+++ STUDY TEXT +++

InterfaceFLOR Fans & Followers Support MASS Design Group

This week, InterfaceFLOR’s Facebook fans and Twitter followers worked together to raise $2,204 for MASS Design Group, a non-profit using powerful architecture to raise up under-served communities. $2,000 was raised from the InterfaceFLOR USA Facebook page, and another $204 from our Facebook fans in Mexico, Brazil, South America and Central America.

This comes on top of InterfaceFLOR’s own donation of $2,500, meaning that the InterfaceFLOR community has personally provided $4,704 to MASS Design Group’s philanthropic mission.

To thank us, Michael Murphy, co-founder of MASS Design Group penned a guest blog post showing how your hard work will help advance MASS Design Group’s mission.

What if architecture could boost local economies? What if design could heal sick patients? Could buildings have the power to empower?

In this day in age, Quality architecture can no longer be determined by a photograph alone. Instead, buildings must be considered in terms of how society uses them over time; an extensive range of social, environmental, economic, and political implications must govern its success.

This broad range of criteria fuels the decision-making for MASS Design Group’s holistic designs, from the 140-bed Butaro Hospital and the 9-classroom Girubuntu School in Rwanda, to designing the policy initiative for Liberia’s new Health Infrastructure Standards. We collaborate with governments, NGOs, private sector firms, and health care experts to advocate for the most underserved and to provide scalable models of community-based development and training.

+++ SOURCE MATERIAL +++

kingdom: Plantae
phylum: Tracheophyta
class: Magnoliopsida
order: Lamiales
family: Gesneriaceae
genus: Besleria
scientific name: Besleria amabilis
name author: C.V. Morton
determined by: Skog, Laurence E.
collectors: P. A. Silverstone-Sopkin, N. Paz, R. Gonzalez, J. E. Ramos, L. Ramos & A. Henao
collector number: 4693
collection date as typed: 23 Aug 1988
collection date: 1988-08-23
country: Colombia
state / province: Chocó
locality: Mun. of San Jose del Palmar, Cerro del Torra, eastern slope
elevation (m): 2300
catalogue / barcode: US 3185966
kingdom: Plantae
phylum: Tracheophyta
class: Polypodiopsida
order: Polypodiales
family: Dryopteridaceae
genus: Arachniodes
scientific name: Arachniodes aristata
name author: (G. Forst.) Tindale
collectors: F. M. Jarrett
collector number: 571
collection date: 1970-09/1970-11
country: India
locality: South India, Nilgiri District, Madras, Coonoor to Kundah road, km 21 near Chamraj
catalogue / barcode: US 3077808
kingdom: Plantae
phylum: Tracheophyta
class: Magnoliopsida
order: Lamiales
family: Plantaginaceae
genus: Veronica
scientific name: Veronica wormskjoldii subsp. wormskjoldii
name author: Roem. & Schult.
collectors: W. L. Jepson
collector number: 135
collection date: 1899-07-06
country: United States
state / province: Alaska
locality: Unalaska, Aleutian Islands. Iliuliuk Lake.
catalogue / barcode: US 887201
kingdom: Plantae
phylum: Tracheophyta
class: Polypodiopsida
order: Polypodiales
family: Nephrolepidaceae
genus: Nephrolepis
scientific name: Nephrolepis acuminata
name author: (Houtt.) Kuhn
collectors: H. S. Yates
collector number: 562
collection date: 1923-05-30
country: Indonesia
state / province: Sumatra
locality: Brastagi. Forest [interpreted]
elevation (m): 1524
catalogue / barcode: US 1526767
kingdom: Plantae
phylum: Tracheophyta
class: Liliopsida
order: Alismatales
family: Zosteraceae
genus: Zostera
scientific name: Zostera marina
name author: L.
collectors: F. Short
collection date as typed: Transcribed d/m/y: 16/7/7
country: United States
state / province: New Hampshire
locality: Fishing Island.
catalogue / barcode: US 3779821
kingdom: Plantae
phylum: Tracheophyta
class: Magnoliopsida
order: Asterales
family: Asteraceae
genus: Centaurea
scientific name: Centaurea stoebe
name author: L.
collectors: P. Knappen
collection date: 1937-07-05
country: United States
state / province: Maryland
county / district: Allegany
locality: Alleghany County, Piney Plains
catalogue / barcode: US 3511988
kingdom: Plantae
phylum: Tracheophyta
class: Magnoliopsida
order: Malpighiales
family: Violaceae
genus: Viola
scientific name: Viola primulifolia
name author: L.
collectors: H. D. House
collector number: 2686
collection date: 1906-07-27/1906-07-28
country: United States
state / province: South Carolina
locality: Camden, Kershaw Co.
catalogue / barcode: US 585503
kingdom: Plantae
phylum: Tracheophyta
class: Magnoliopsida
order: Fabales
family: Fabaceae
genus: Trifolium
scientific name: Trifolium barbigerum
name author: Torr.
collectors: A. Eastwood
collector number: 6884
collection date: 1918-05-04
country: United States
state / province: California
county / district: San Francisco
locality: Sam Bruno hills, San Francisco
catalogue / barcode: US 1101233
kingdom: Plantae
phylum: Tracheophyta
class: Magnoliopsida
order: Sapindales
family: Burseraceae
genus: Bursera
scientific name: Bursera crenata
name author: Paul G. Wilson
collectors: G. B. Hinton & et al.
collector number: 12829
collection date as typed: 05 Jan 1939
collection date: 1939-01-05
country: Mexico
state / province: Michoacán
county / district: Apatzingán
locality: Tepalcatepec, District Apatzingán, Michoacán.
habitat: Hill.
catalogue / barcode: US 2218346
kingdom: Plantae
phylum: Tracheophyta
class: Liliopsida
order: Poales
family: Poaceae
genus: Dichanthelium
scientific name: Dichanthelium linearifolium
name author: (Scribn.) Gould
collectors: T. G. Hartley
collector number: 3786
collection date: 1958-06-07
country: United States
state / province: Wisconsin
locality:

+++

APPLY WHAT YOU READ:
1) Shorten the paragraph of the MASS Design Group fundraiser post that begins "This week, InterfaceFLOR's Facebook fans" into a bulleted list, keeping its main facts.
2) Please pick up the MASS Design Group fundraiser post, which stands above the listing, right after its final sentence and carry it further.

RESPONSES BY ITEM NUMBER:
1)
- InterfaceFLOR's Facebook fans and Twitter followers raised $2,204 this week for MASS Design Group, a non-profit that uses architecture to raise up under-served communities.
- $2,000 came from the InterfaceFLOR USA Facebook page.
- $204 came from Facebook fans in Mexico, Brazil, South America and Central America.

2)
What’s the inevitable goal? The Butaro Hospital brought 400,000 Rwandans access to health care when it opened in January, but we were equally excited that through the hospital’s construction process, new local markets were stimulated and over 12,000 local community members were trained and employed. We believe that innovation, driven by interdisciplinary research and local immersion, can deliver well-built environments that are efficient, effective, and empowering—and thus have the capacity to break the cycle of poverty.

As we enter 2012, we are launching into similar projects for fostering effective, efficient, and dignified health care, that couple with opportunities for education, creative new markets, and job creation.

Butaro Doctors’ Housing, Butaro, Rwanda

We broke ground last fall on the housing for the doctors at Butaro—a project designed to attract and retain skilled physicians in the area as well as train over 100 community members in sustainable construction methods.

GHESKIO MDRTB Facility, Port-au-Prince, Haiti

To replace the original MDRTB facility that was destroyed in the 2010 earthquake, we’ve been designing a new state-of-the-art tuberculosis facility that implements effective ventilation methods for infection control as well as renewable technologies to maximize the use of available resources, decrease operating costs, and offset long-term environmental impacts. The 30 isolation rooms will provide patients with an effective and dignified place to stay for long-term treatment; construction is slated to begin in March.

Meanwhile, we are continuing to run our CSEB (compressed stabilized earth block) Workshop and Training Center in Port-au-Prince, providing local Haitian builders and architects with the expertise to create and use a locally produced construction material, and we continue to train a new generation of architects in Kigali, working to empower communities not only through access to resources but also through education.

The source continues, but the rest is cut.